“Un lugar de
violencia terrible, una perenne y oscura guerra civil, la enésima de una tierra
que no para nunca de sangrar”. Esta descripción que Roberto Saviano realiza
sobre México, fácilmente podría ser un retrato de Honduras que también se
encuentra inmersa en una escalada de violencia que provoca 19 víctimas diarias
y lo posiciona como el país más violento del mundo, incluso por encima de
algunos países en guerra.
Honduras sufre una debilidad institucional que
se expresa en una elevada desconfianza en las instituciones del sector justicia
y seguridad debido a la ineficacia de sus actuaciones, a los señalamientos de
corrupción y abusos, al fracaso de las iniciativas de reforma, a la impunidad
de quienes cometen delitos que pocas veces son llevados ante la justicia, a la
subsistencia de violaciones a derechos humanos y al abandono de los sistemas
penitenciarios.
Los diferentes gobiernos han apelado a
políticas de seguridad que han resultado históricamente ineficaces para solucionar
los problemas de criminalidad, tales como el incremento de la acción punitiva,
la reducción de garantías procesales, la disminución de la edad punible para
aplicar el derecho penal de adultos a niños y niñas, la privatización de la
seguridad pública y la normalización del uso de las Fuerzas Armadas en tareas
de seguridad ciudadana.
Esta inadecuada respuesta estatal ante la
violencia y el delito se concreta en su desvinculación de los estándares
internacionales de derechos humanos, en el empleo de la privación de la
libertad como instrumento principal para la disminución de los niveles
delictivos y en la utilización perversa de un discurso de mano dura en la lucha
contra la violencia que genera importantes réditos políticos y electorales.

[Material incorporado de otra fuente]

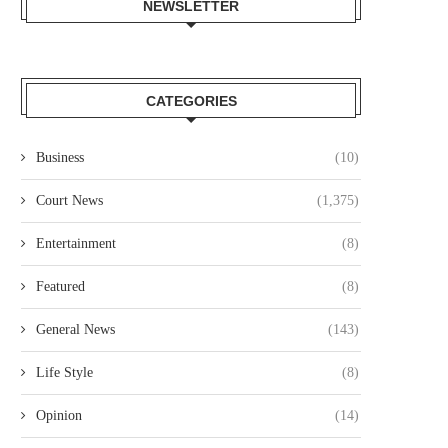
NEWSLETTER
CATEGORIES
Business
(10)
Court News
(1,375)
Entertainment
(8)
Featured
(8)
General News
(143)
Life Style
(8)
IANT PLAYSTATION PLUS FREE
NEXT JAMES BOND: TOM H
GAMES UPDATE? PS4 AND...
LOSING GROUND ON...
Opinion
(14)
December 21, 2021
December 21, 2021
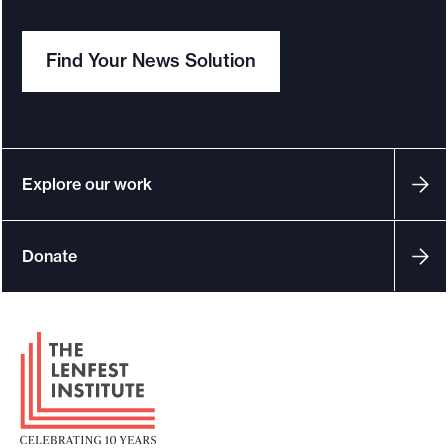
Find Your News Solution
Explore our work
Donate
F
o
o
t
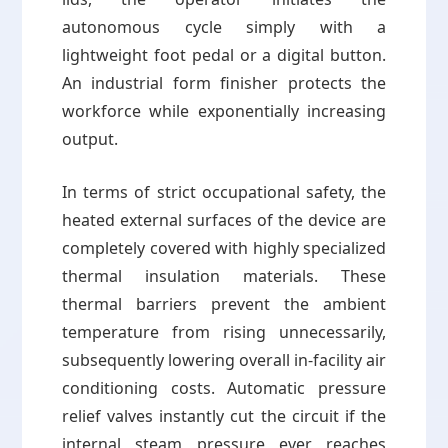
autonomous cycle simply with a
lightweight foot pedal or a digital button.
An industrial form finisher protects the
workforce while exponentially increasing
output.
In terms of strict occupational safety, the
heated external surfaces of the device are
completely covered with highly specialized
thermal insulation materials. These
thermal barriers prevent the ambient
temperature from rising unnecessarily,
subsequently lowering overall in-facility air
conditioning costs. Automatic pressure
relief valves instantly cut the circuit if the
internal steam pressure ever reaches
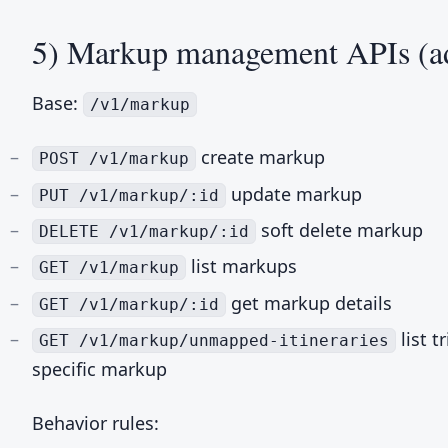
5) Markup management APIs (a
Base:
/v1/markup
create markup
POST /v1/markup
update markup
PUT /v1/markup/:id
soft delete markup
DELETE /v1/markup/:id
list markups
GET /v1/markup
get markup details
GET /v1/markup/:id
list t
GET /v1/markup/unmapped-itineraries
specific markup
Behavior rules:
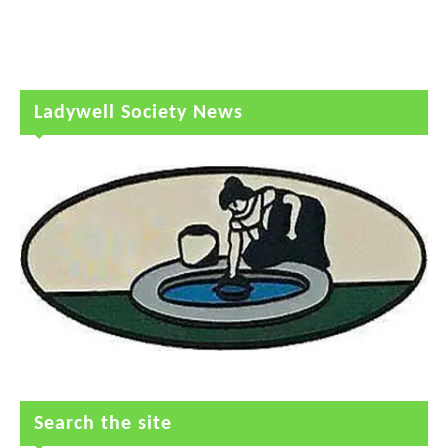
Ladywell Society News
Search the site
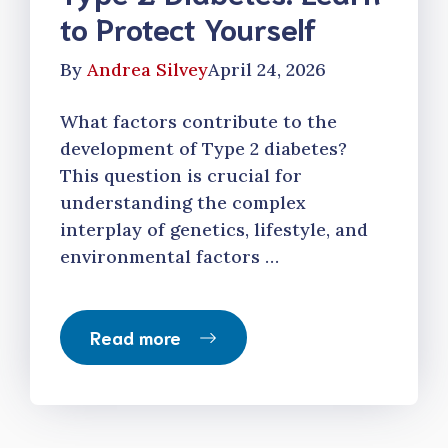
to Protect Yourself
By
Andrea Silvey
April 24, 2026
What factors contribute to the
development of Type 2 diabetes?
This question is crucial for
understanding the complex
interplay of genetics, lifestyle, and
environmental factors …
Read more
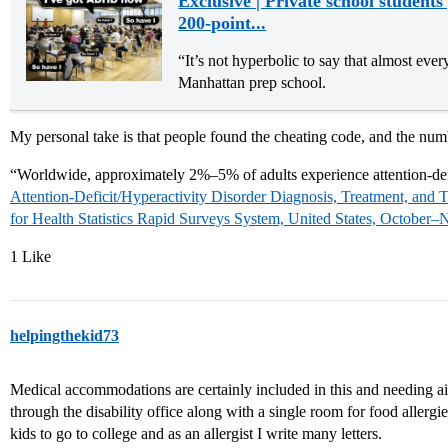
Exclusive | Private school student
200-point...
“It’s not hyperbolic to say that almost ever
Manhattan prep school.
My personal take is that people found the cheating code, and the numb
“Worldwide, approximately 2%–5% of adults experience attention-def
Attention-Deficit/Hyperactivity Disorder Diagnosis, Treatment, and 
for Health Statistics Rapid Surveys System, United States, Octo
1 Like
helpingthekid73
Medical accommodations are certainly included in this and needing air
through the disability office along with a single room for food allergie
kids to go to college and as an allergist I write many letters.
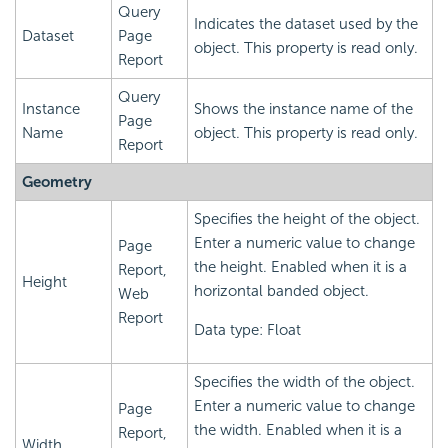
Query
Indicates the dataset used by the
Dataset
Page
object. This property is read only.
Report
Query
Instance
Shows the instance name of the
Page
Name
object. This property is read only.
Report
Geometry
Specifies the height of the object.
Enter a numeric value to change
Page
the height. Enabled when it is a
Report,
Height
horizontal banded object.
Web
Report
Data type: Float
Specifies the width of the object.
Enter a numeric value to change
Page
the width. Enabled when it is a
Report,
Width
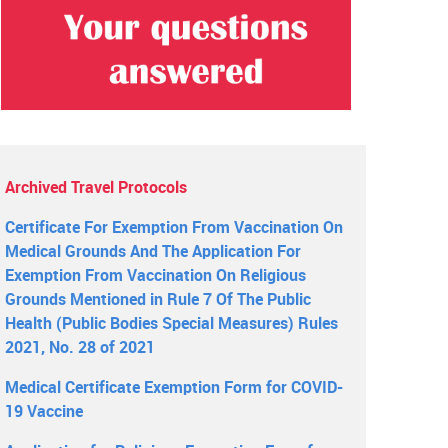
Archived Travel Protocols
Certificate For Exemption From Vaccination On
Medical Grounds And The Application For
Exemption From Vaccination On Religious
Grounds Mentioned in Rule 7 Of The Public
Health (Public Bodies Special Measures) Rules
2021, No. 28 of 2021
Medical Certificate Exemption Form for COVID-
19 Vaccine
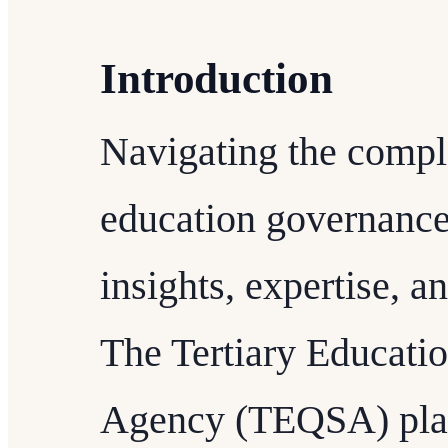
Introduction
Navigating the compl
education governance 
insights, expertise, 
The Tertiary Educati
Agency (TEQSA) plays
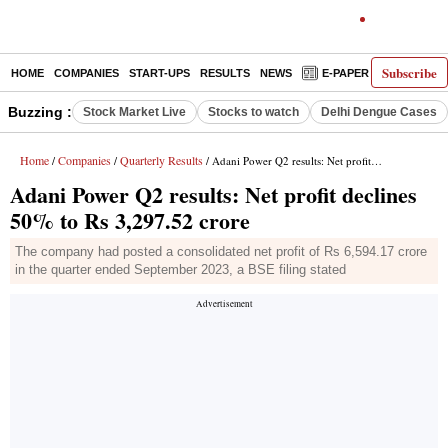
Subscribe
HOME
COMPANIES
START-UPS
RESULTS
NEWS
E-PAPER
DECODE
Buzzing :
Stock Market Live
Stocks to watch
Delhi Dengue Cases
Home
Companies
Quarterly Results
/
/
/ Adani Power Q2 results: Net profit declines 50% to Rs 3,297.52 crore
Adani Power Q2 results: Net profit declines
50% to Rs 3,297.52 crore
The company had posted a consolidated net profit of Rs 6,594.17 crore
in the quarter ended September 2023, a BSE filing stated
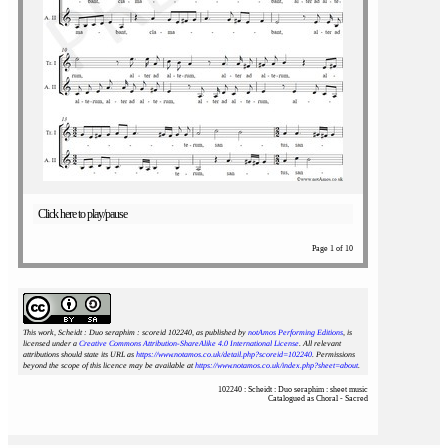
Click here to play/pause
Page 1 of 10
This work, Scheidt : Duo seraphim : scoreid 102240
, as published by
notAmos Performing Editions
, is
licensed under a
Creative Commons Attribution-ShareAlike 4.0 International License
. All relevant
attributions should state its URL as
https://www.notamos.co.uk/detail.php?scoreid=102240
. Permissions
beyond the scope of this licence may be available at
https://www.notamos.co.uk/index.php?sheet=about
.
102240 : Scheidt : Duo seraphim : sheet music
Catalogued as Choral - Sacred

Sin embargo, en muchas ocasiones esta posición
conduce a la reproducción de “lógicas de relacionamiento social fundadas en la
intolerancia y la estigmatización de personas o grupos de personas,
favoreciendo la aparición de casos de violencia extralegal, de los cuales son
responsables los llamados grupos de ‘limpieza social’, como ‘escuadrones de la
muerte’ o grupos parapoliciales y paramilitares”.

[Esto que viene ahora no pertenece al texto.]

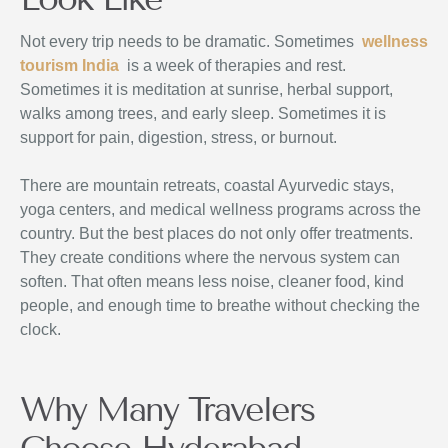
Not every trip needs to be dramatic. Sometimes
wellness
tourism India
is a week of therapies and rest.
Sometimes it is meditation at sunrise, herbal support,
walks among trees, and early sleep. Sometimes it is
support for pain, digestion, stress, or burnout.
There are mountain retreats, coastal Ayurvedic stays,
yoga centers, and medical wellness programs across the
country. But the best places do not only offer treatments.
They create conditions where the nervous system can
soften. That often means less noise, cleaner food, kind
people, and enough time to breathe without checking the
clock.
Why Many Travelers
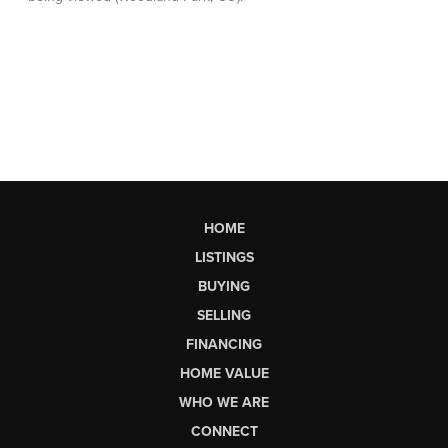
HOME
LISTINGS
BUYING
SELLING
FINANCING
HOME VALUE
WHO WE ARE
CONNECT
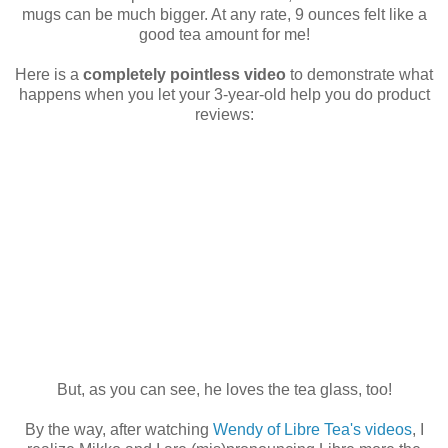
mugs can be much bigger. At any rate, 9 ounces felt like a
good tea amount for me!
Here is a
completely pointless video
to demonstrate what
happens when you let your 3-year-old help you do product
reviews:
But, as you can see, he loves the tea glass, too!
By the way, after watching
Wendy of Libre Tea's videos
, I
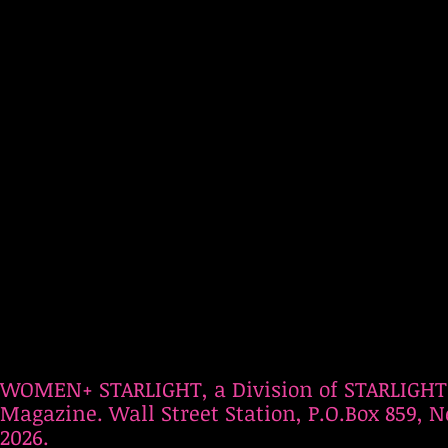
WOMEN+ STARLIGHT, a Division of STARLIGHT
Magazine. Wall Street Station, P.O.Box 859, N
2026.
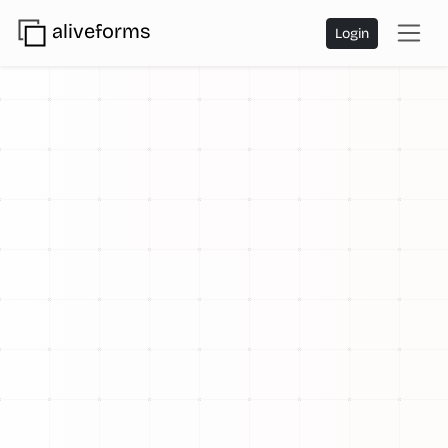
aliveforms
Login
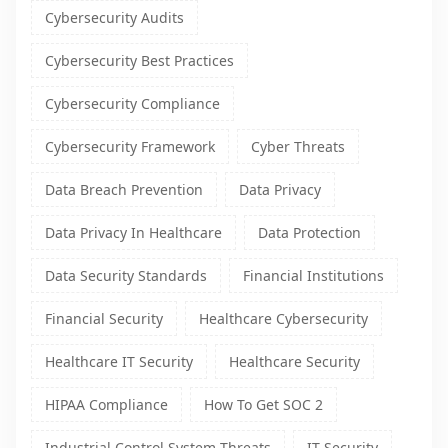
Cybersecurity Audits
Cybersecurity Best Practices
Cybersecurity Compliance
Cybersecurity Framework
Cyber Threats
Data Breach Prevention
Data Privacy
Data Privacy In Healthcare
Data Protection
Data Security Standards
Financial Institutions
Financial Security
Healthcare Cybersecurity
Healthcare IT Security
Healthcare Security
HIPAA Compliance
How To Get SOC 2
Industrial Control System Threats
IT Security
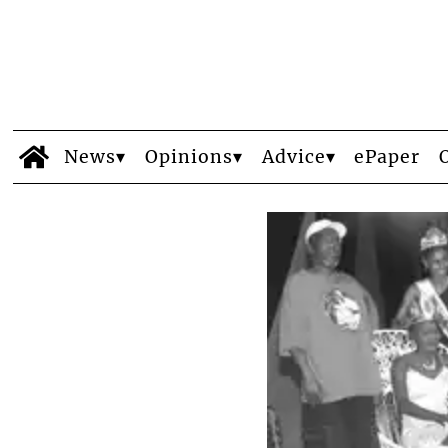
News
Opinions
Advice
ePaper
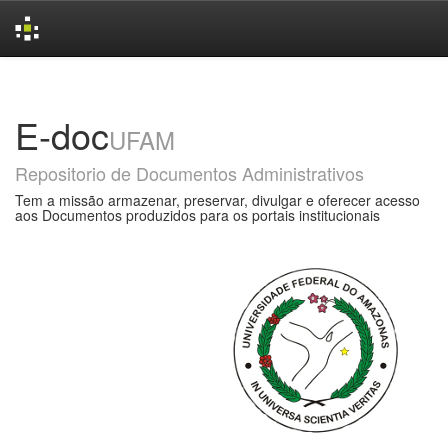
Skip
navigation
E-doc
UFAM
Repositorio de Documentos Administrativos
Tem a missão armazenar, preservar, divulgar e oferecer acesso
aos Documentos produzidos para os portais institucionais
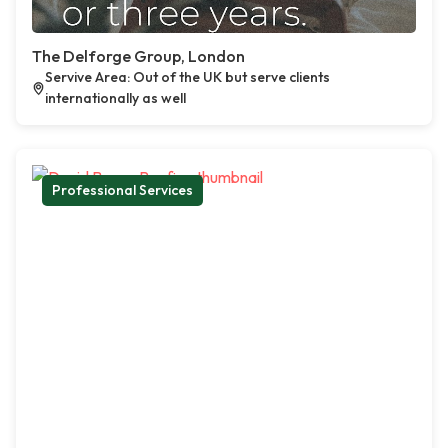
The Delforge Group, London
Servive Area: Out of the UK but serve clients
internationally as well
Professional Services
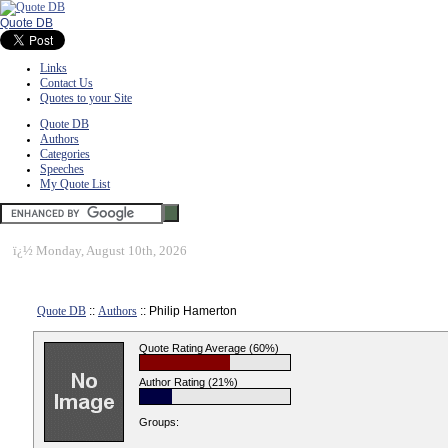
Quote DB
Links
Contact Us
Quotes to your Site
Quote DB
Authors
Categories
Speeches
My Quote List
ï¿½
Monday, August 10th, 2026
Quote DB
::
Authors
:: Philip Hamerton
Quote Rating Average (60%)
Author Rating (21%)
Groups:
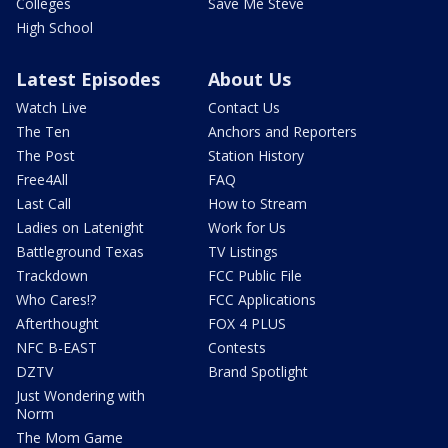
Colleges
Save Me Steve
High School
Latest Episodes
About Us
Watch Live
Contact Us
The Ten
Anchors and Reporters
The Post
Station History
Free4All
FAQ
Last Call
How to Stream
Ladies on Latenight
Work for Us
Battleground Texas
TV Listings
Trackdown
FCC Public File
Who Cares!?
FCC Applications
Afterthought
FOX 4 PLUS
NFC B-EAST
Contests
DZTV
Brand Spotlight
Just Wondering with
Norm
The Mom Game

La manera errónea en que el Estado hondureño
enfrenta la criminalidad nos recuerda la frase de George Bernard Shaw, en el sentido
que “aunque es malo que los caníbales se coman a los misioneros, sería terrible
que los misioneros se comieran a los caníbales”, y cuya simplicidad encierra
una máxima que debe cumplir todo Estado que se precie democrático y de derecho:
el rechazo a la idea de combatir el crimen con el crimen y de justificar la
utilización de cualquier medio para acabar con la violencia.